La Vie Errante by Guy de Maupassant (1890)

Published two years before Maupassant died, this feels, in some senses, like a posthumous piece. The editing is a little odd, allowing him to repeat strong impressions and colourings in a couple of places only a few paragraphs after they were first employed, almost like the editors were suffering, by that stage, from Great Author Syndrome, and wouldn't gainsay him. It is a much more beautiful and satisfying piece than its companion, Au Soleil. After a niggly first chapter which bodes badly, complaining narkily about the Eiffel Tower, we are taken on a tour of the western Mediterranean by boat. The most gorgeous of these impressions is that of Sicily, which is rampant with colour, exoticism and poetic breadth, taking in its vulcanism and history fundamentally. Then there is an extended land tour of Algiers and, most importantly, Tunisia, where he explores profoundly the richness of the place from a European-eye view. He is fascinated by Islam and its adherents, and critical of them too in some senses - very much a colonial attitude underpinned with a strong sense of intrigue and mesmerizedness-with-the-alien.
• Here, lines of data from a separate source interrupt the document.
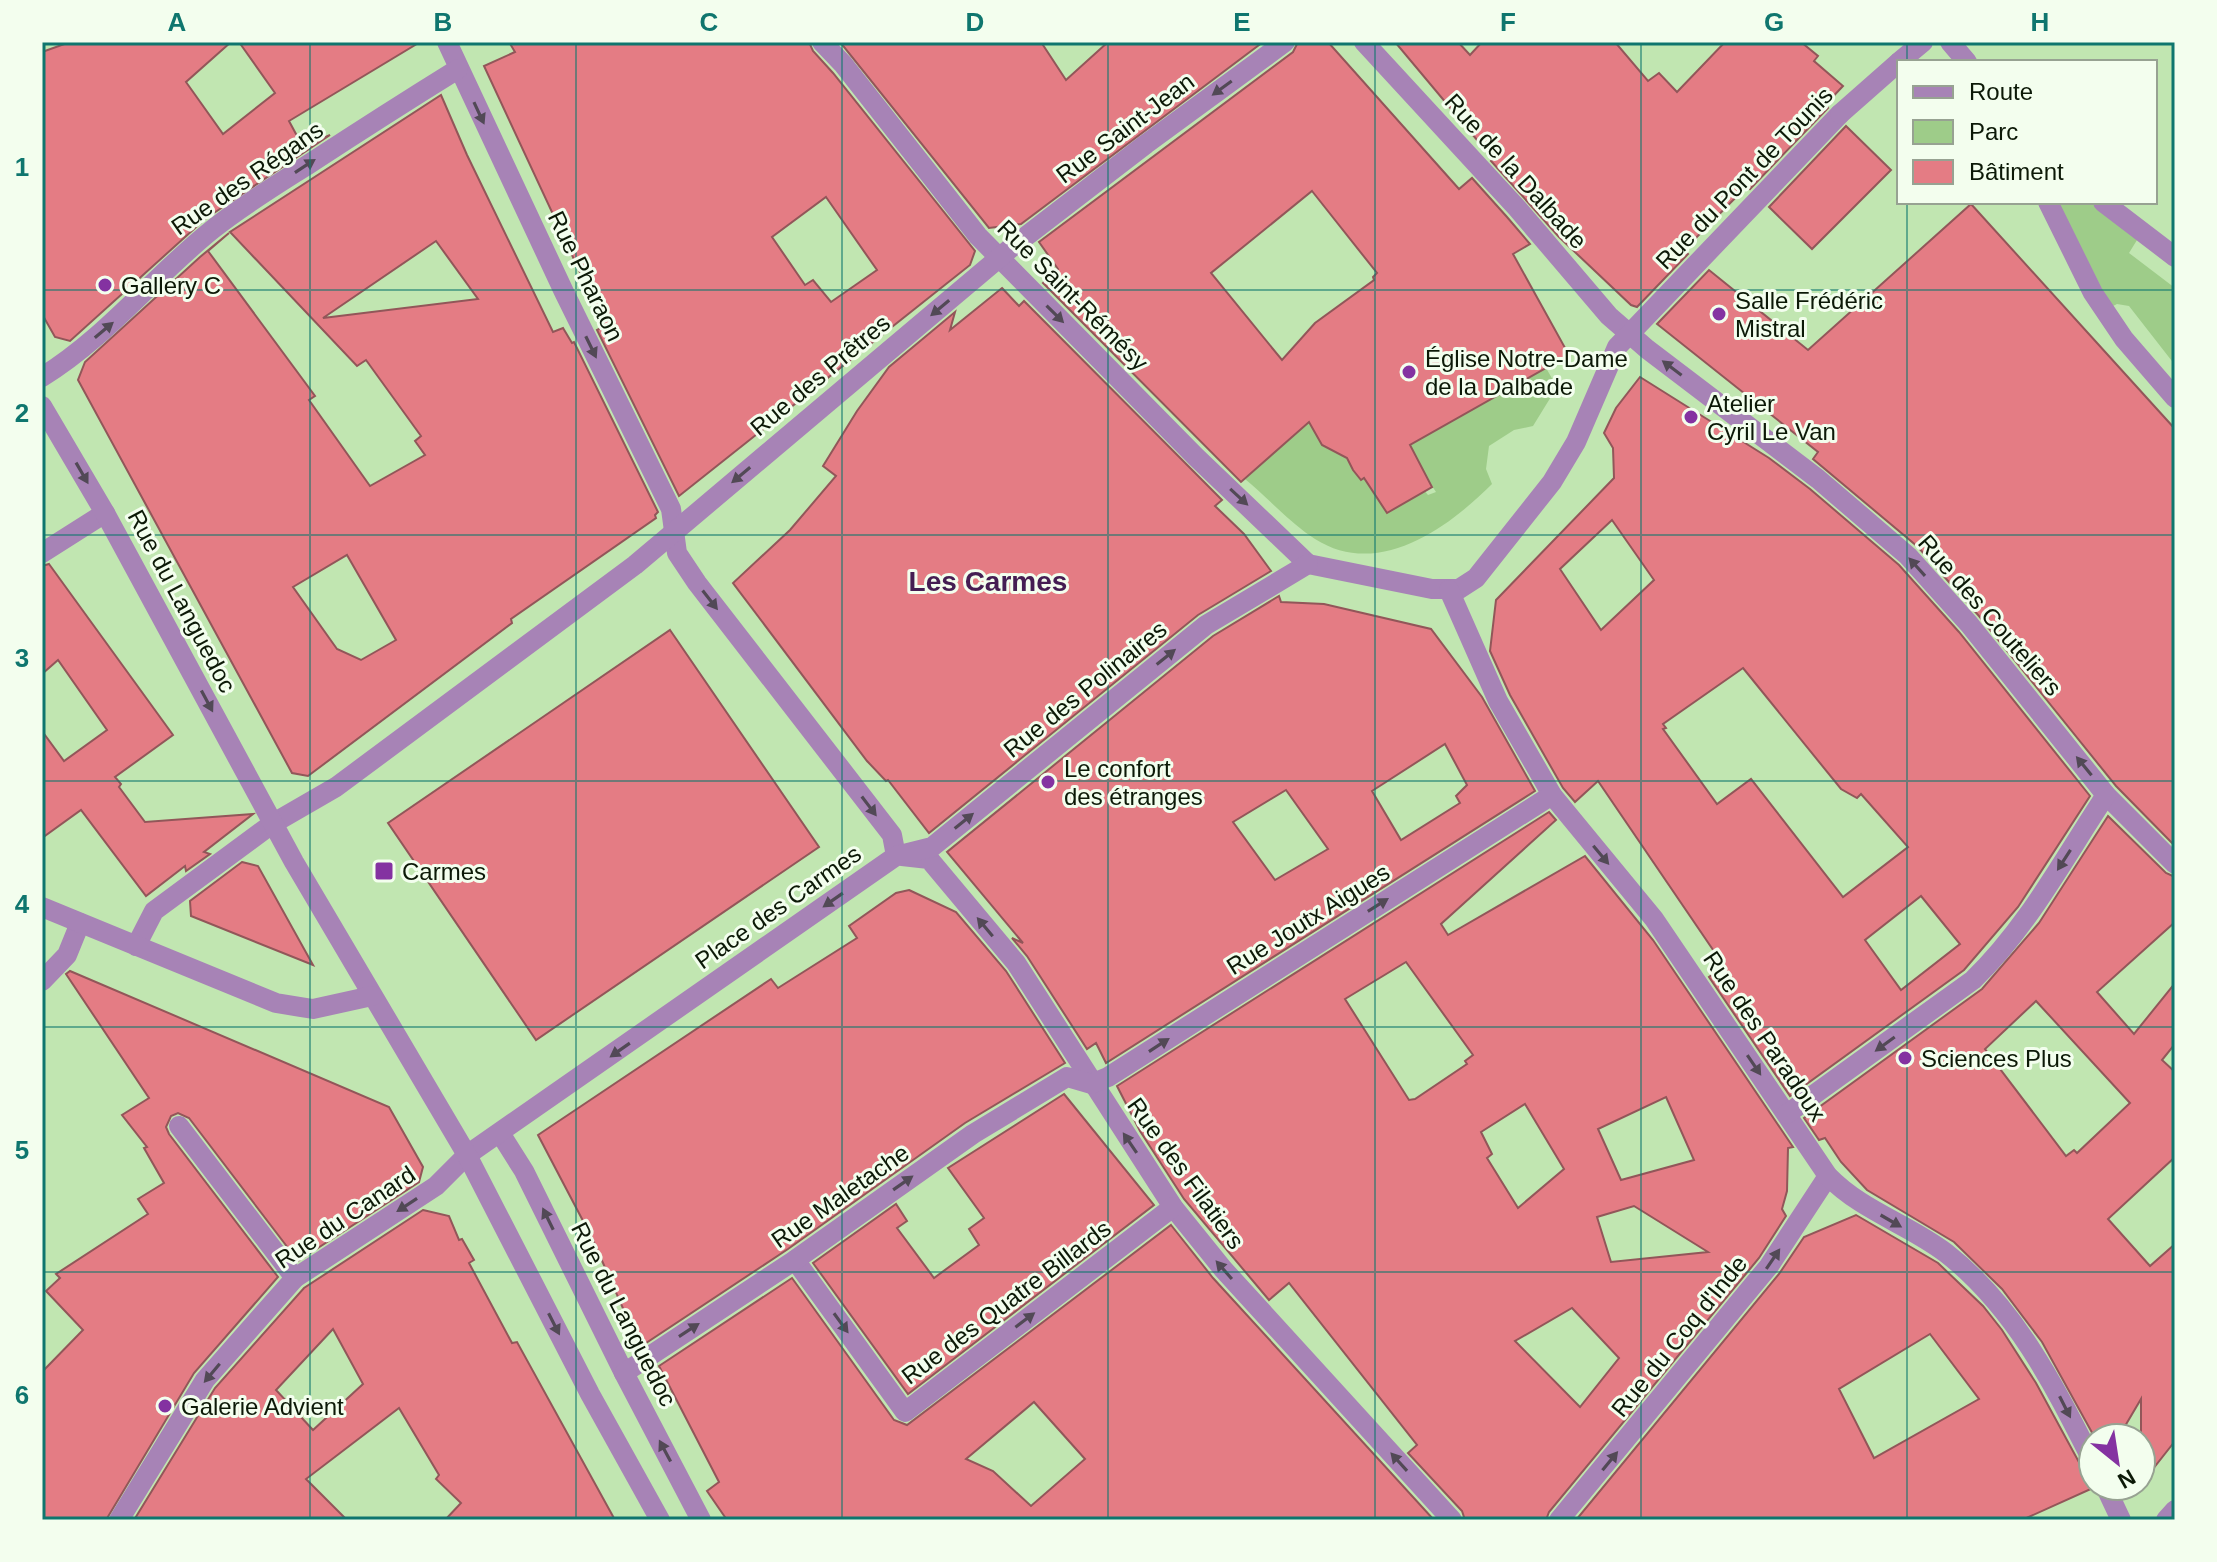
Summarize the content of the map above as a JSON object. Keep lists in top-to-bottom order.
{
  "streets": {
    "street": [
      "Rue Saint-Jean",
      "Rue de la Dalbade",
      "Rue des Régans",
      "Rue du Pont de Tounis",
      "Rue Pharaon",
      "Rue Saint-Rémésy",
      "Rue des Prêtres",
      "Rue du Languedoc",
      "Rue des Couteliers",
      "Rue des Polinaires",
      "Place des Carmes",
      "Rue Joutx Aigues",
      "Rue des Paradoux",
      "Rue des Filatiers",
      "Rue Maletache",
      "Rue du Canard",
      "Rue des Quatre Billards",
      "Rue du Coq d'Inde"
    ]
  },
  "crossings": [
    ["Rue Saint-Jean", "Rue Saint-Rémésy"],
    ["Rue Saint-Jean", "Rue des Prêtres"],
    ["Rue de la Dalbade", "Rue du Pont de Tounis"],
    ["Rue de la Dalbade", "Rue des Couteliers"],
    ["Rue des Régans", "Rue Pharaon"],
    ["Rue du Pont de Tounis", "Rue des Couteliers"],
    ["Rue du Pont de Tounis", "Rue des Paradoux"],
    ["Rue Pharaon", "Rue des Prêtres"],
    ["Rue Pharaon", "Place des Carmes"],
    ["Rue Saint-Rémésy", "Rue des Prêtres"],
    ["Rue Saint-Rémésy", "Rue des Polinaires"],
    ["Rue des Prêtres", "Place des Carmes"],
    ["Rue du Languedoc", "Place des Carmes"],
    ["Rue du Languedoc", "Rue Maletache"],
    ["Rue des Polinaires", "Place des Carmes"],
    ["Rue des Polinaires", "Rue des Filatiers"],
    ["Place des Carmes", "Rue des Filatiers"],
    ["Place des Carmes", "Rue du Canard"],
    ["Rue Joutx Aigues", "Rue des Paradoux"],
    ["Rue Joutx Aigues", "Rue des Filatiers"],
    ["Rue Joutx Aigues", "Rue Maletache"],
    ["Rue des Paradoux", "Rue du Coq d'Inde"],
    ["Rue des Filatiers", "Rue Maletache"],
    ["Rue des Filatiers", "Rue des Quatre Billards"],
    ["Rue Maletache", "Rue des Quatre Billards"]
  ],
  "one_way": [
    "Rue Saint-Jean",
    "Rue des Régans",
    "Rue Pharaon",
    "Rue Saint-Rémésy",
    "Rue des Prêtres",
    "Rue des Couteliers",
    "Rue des Polinaires",
    "Rue Joutx Aigues",
    "Rue des Paradoux",
    "Rue des Filatiers",
    "Rue Maletache",
    "Rue du Canard",
    "Rue du Coq d'Inde"
  ],
  "districts": ["Les Carmes"],
  "places": {
    "other": [
      "Gallery C",
      "Salle Frédéric Mistral",
      "Église Notre-Dame de la Dalbade",
      "Atelier Cyril Le Van",
      "Le confort des étranges",
      "Sciences Plus",
      "Galerie Advient"
    ],
    "transit": ["Carmes"]
  },
  "legend": ["Route", "Parc", "Bâtiment"],
  "north": "bottom right",
  "grid": {
    "columns": [
      "A",
      "B",
      "C",
      "D",
      "E",
      "F",
      "G",
      "H"
    ],
    "rows": [
      "1",
      "2",
      "3",
      "4",
      "5",
      "6"
    ]
  }
}
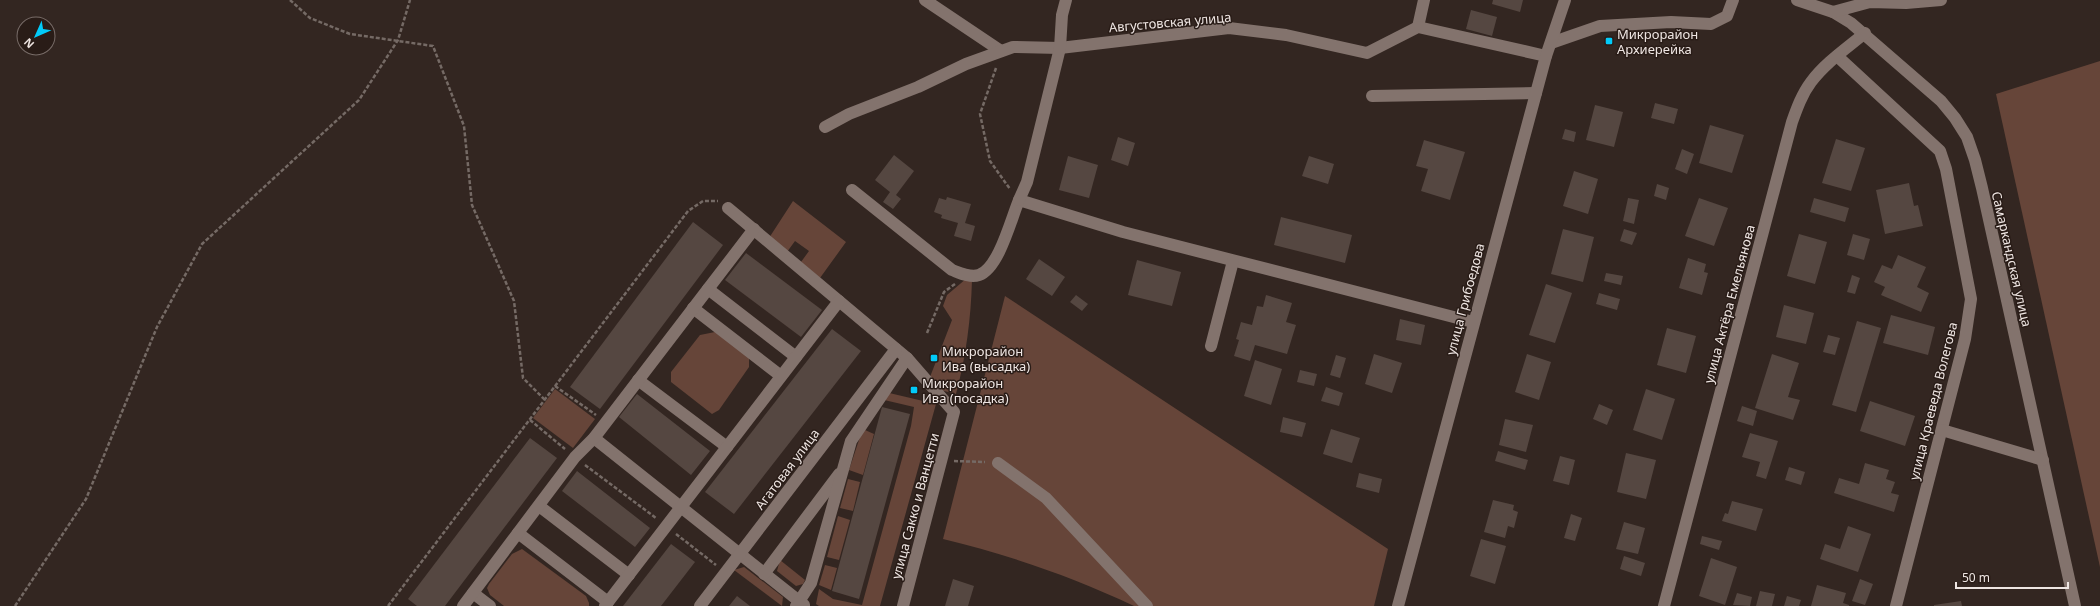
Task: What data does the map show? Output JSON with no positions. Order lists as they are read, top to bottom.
{
  "streets": {
    "street": [
      "Августовская улица",
      "Самаркандская улица",
      "улица Грибоедова",
      "улица Актёра Емельянова",
      "улица Краеведа Волегова",
      "Агатовая улица",
      "улица Сакко и Ванцетти"
    ]
  },
  "crossings": [
    ["Самаркандская улица", "улица Актёра Емельянова"],
    ["улица Актёра Емельянова", "улица Краеведа Волегова"]
  ],
  "places": {
    "transit": ["Микрорайон Архиерейка", "Микрорайон Ива (высадка)", "Микрорайон Ива (посадка)"]
  },
  "scale_bar": "50 m",
  "north": "bottom left"
}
His descriptions of the landscape are powerfully evocative; swamps, mires, white towns, terrains of cactus-growth and rock, ancient ruins, decorations of mosques, religious compounds and private houses, mirages, mists, the huge variety of the colourings and moods and wear of the people themselves. One of the examples of the author's work where his ability with fluid verbal decoration and addiction to his version of truthfulness are allowed full sway without being drowned out in snarkish attitude and over-simplified concentration on the negative. Quite quietly stirring.